Of course, for insurance reasons, most people with type 2 diabetes don’t currently have access to continuous glucose monitors. And often those who are not taking multiple daily injections are limited to one fingerstick test strip a day.
McCoy says that if hypoglycemia is a concern she will write a prior authorization justifying more test strips.
“I state explicitly in my notes why I recommend frequent monitoring. If they’re on a sulfonylurea, they should be able to check more frequently because they can have hypoglycemia.
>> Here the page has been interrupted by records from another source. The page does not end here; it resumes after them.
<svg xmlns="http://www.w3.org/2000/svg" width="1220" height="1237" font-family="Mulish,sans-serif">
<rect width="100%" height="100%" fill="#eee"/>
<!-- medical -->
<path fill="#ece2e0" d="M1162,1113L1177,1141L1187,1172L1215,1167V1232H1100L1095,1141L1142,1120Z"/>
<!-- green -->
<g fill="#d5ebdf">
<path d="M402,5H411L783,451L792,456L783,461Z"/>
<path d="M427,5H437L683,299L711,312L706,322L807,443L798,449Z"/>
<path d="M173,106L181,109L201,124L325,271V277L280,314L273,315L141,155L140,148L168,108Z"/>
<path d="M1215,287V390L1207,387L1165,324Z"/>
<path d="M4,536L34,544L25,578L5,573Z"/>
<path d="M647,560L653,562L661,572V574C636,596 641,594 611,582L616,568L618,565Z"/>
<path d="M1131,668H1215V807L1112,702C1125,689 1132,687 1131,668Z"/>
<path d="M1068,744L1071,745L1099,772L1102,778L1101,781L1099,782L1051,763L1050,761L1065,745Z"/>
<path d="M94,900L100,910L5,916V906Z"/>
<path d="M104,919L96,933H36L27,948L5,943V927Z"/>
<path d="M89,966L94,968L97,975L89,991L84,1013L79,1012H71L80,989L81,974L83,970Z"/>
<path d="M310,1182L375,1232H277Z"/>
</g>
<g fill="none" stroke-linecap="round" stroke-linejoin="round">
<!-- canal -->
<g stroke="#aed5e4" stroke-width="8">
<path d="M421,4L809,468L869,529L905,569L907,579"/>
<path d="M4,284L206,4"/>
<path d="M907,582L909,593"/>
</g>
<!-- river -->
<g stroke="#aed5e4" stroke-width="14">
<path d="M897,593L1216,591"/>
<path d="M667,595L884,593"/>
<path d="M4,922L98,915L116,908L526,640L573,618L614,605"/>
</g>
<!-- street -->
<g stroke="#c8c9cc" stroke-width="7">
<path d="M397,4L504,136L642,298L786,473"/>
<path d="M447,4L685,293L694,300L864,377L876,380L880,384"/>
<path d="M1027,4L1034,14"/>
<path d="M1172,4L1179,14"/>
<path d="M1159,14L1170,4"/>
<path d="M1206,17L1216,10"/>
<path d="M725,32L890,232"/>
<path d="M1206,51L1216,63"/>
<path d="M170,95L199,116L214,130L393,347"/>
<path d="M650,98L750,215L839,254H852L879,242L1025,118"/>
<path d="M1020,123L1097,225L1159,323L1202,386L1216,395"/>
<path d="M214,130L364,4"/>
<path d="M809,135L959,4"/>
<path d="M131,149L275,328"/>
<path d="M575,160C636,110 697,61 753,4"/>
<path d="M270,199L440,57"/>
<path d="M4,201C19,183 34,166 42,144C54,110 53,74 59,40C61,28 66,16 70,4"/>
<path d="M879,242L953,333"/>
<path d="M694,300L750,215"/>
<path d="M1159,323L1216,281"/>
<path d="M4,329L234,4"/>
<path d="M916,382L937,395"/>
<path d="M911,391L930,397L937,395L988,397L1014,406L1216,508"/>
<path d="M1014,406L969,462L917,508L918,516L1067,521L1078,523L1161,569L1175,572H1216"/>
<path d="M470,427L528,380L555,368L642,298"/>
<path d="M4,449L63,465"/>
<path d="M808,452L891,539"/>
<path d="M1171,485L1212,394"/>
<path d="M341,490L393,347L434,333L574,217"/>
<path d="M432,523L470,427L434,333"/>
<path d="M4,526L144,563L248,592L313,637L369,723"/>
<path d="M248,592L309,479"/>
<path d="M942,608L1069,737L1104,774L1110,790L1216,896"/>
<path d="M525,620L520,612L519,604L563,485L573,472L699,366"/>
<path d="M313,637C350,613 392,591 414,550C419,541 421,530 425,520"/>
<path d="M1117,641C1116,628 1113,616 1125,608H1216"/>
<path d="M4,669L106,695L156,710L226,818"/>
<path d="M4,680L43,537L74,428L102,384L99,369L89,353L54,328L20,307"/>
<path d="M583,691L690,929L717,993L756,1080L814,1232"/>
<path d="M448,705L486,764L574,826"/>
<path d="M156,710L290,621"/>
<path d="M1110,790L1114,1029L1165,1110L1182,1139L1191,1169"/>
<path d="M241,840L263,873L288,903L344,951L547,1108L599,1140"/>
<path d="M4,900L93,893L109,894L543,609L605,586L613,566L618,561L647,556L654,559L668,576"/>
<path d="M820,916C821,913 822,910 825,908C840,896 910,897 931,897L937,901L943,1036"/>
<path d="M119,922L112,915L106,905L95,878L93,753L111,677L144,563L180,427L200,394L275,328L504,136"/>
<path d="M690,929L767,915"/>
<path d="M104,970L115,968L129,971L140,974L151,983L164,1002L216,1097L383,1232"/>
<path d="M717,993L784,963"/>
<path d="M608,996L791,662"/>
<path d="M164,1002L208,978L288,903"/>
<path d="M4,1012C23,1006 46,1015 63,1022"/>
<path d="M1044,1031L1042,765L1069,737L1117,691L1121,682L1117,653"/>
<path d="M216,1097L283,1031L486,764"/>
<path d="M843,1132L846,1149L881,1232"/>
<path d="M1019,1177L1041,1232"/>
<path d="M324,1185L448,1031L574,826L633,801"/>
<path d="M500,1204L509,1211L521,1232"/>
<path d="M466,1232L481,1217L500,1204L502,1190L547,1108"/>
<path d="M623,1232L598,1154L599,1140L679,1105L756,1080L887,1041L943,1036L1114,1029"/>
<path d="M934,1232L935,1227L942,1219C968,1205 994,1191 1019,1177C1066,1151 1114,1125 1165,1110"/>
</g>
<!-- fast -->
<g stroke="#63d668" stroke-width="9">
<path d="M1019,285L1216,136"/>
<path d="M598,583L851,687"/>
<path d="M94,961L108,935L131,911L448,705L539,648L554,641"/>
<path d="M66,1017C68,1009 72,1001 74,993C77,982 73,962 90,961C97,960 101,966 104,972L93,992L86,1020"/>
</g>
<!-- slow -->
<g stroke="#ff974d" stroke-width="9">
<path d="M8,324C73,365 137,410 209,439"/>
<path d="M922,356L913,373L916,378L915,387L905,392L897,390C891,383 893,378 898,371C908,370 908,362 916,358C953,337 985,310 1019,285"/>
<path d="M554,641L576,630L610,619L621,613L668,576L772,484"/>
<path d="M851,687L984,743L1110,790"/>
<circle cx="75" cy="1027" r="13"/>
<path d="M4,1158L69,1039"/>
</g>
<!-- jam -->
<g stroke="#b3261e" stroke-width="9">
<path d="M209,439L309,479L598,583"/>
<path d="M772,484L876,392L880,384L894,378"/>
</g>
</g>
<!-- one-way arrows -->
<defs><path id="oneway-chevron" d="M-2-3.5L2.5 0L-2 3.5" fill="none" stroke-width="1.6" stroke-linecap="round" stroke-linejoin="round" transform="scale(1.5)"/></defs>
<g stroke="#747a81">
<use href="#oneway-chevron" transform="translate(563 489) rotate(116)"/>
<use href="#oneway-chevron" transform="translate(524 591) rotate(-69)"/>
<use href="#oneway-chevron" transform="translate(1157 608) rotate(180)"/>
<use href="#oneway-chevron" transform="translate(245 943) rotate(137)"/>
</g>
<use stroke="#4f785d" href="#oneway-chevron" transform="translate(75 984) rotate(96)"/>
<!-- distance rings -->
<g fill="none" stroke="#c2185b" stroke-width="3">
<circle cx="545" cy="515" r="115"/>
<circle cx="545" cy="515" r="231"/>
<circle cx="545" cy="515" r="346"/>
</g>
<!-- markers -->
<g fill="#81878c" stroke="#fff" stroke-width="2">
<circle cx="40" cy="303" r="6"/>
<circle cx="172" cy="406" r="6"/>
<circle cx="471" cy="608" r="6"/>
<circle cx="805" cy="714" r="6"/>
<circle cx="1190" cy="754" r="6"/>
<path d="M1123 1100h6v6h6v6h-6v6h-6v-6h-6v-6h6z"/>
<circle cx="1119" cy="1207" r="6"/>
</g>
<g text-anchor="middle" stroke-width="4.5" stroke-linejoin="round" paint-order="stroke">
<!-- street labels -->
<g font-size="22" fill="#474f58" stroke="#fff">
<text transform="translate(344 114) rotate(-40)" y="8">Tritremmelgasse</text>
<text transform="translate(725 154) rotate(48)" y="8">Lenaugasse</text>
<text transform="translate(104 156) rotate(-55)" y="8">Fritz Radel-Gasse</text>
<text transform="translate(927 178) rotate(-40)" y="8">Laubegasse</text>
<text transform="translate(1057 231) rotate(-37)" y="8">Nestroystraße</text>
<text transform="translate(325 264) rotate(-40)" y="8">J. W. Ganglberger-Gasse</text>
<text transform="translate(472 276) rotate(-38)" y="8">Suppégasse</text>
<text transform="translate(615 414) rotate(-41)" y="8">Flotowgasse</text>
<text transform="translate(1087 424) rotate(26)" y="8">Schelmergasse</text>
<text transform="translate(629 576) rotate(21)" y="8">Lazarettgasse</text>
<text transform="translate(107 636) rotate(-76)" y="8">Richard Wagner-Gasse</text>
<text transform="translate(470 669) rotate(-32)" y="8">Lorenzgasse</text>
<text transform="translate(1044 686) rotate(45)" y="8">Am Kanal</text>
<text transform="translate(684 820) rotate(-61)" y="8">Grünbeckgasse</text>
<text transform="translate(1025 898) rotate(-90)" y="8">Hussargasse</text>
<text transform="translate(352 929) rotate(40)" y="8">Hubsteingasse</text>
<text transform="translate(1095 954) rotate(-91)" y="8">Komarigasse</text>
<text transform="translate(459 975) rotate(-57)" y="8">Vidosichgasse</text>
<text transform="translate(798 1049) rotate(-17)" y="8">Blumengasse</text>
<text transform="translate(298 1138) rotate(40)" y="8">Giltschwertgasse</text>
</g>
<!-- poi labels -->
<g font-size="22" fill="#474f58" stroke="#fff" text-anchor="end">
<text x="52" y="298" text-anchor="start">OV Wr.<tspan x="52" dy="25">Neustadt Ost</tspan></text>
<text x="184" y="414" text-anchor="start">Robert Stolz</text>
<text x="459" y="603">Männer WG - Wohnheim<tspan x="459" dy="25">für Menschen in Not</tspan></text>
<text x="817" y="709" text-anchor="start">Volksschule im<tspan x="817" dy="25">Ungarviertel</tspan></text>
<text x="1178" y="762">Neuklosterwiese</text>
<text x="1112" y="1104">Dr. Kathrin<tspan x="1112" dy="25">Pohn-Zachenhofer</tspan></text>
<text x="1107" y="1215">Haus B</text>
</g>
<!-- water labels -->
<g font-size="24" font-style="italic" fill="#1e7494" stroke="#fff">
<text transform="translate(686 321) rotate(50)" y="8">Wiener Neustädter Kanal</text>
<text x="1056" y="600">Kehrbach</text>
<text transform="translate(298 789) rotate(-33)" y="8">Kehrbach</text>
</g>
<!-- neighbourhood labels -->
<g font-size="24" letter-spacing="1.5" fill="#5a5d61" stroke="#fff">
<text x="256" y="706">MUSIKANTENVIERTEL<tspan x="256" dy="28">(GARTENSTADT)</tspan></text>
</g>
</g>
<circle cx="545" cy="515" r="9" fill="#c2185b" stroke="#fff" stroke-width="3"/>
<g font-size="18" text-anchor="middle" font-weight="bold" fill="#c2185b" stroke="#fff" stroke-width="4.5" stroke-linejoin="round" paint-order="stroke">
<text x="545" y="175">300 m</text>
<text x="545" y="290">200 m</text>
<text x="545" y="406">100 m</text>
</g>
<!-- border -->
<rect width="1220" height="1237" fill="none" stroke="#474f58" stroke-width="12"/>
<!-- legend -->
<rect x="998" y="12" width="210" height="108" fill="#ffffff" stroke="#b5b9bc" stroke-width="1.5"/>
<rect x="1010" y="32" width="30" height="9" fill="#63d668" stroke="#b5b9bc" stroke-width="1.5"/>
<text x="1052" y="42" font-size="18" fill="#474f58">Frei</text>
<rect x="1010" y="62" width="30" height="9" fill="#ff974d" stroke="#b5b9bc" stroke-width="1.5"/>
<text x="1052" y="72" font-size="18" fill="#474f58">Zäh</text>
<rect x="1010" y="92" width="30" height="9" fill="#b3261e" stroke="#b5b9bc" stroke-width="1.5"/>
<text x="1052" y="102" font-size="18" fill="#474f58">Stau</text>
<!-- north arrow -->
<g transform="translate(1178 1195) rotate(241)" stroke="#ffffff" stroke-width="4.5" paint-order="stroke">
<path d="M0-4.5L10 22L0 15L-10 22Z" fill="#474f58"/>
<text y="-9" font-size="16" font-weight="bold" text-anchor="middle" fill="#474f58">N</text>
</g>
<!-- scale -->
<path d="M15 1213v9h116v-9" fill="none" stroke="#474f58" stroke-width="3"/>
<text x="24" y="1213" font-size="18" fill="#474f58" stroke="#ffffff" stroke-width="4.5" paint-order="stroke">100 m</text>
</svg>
Same thing with basal insulin.”
McCoy advises that patients test their blood sugar 2 hours after the largest meal on one day, and at other times on different days. “Blood glucose after a meal shouldn’t be more than 200 [mg/dL]. If it is, that’s not a failure of basal insulin. It’s doing its job. You just need a different agent.”
Cowart has no disclosures. McCoy receives funding from the National Institutes of Health.